* **Data to use**
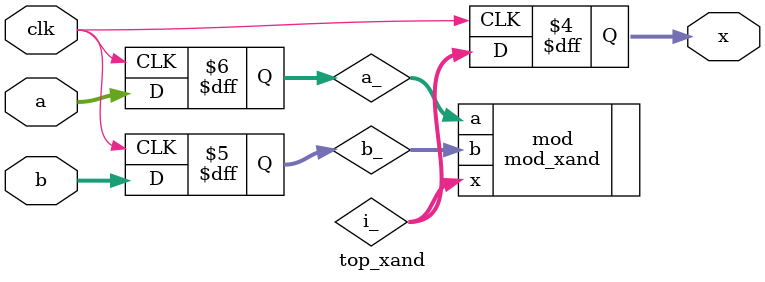
<source format=sv>

module top_xand (
  input wire clk,
  input wire [7:0] a,
  input wire [7:0] b,
  output reg [7:0] x
);

  reg [7:0] a_;
  reg [7:0] b_;
  wire [7:0] i_;

  always_ff @ (posedge clk)
    a_ <= a;

  always_ff @ (posedge clk)
    b_ <= b;

  always_ff @ (posedge clk)
    x <= i_;

  mod_xand mod (.a(a_), .b(b_), .x(i_));

endmodule

</source>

* **What you need to do**
What's needed is an exact copy of every entry, free of pictures.

* **Output of the exercise**
<source format=sv>

module top_xand (
  input wire clk,
  input wire [7:0] a,
  input wire [7:0] b,
  output reg [7:0] x
);

  reg [7:0] a_;
  reg [7:0] b_;
  wire [7:0] i_;

  always_ff @ (posedge clk)
    a_ <= a;

  always_ff @ (posedge clk)
    b_ <= b;

  always_ff @ (posedge clk)
    x <= i_;

  mod_xand mod (.a(a_), .b(b_), .x(i_));

endmodule

</source>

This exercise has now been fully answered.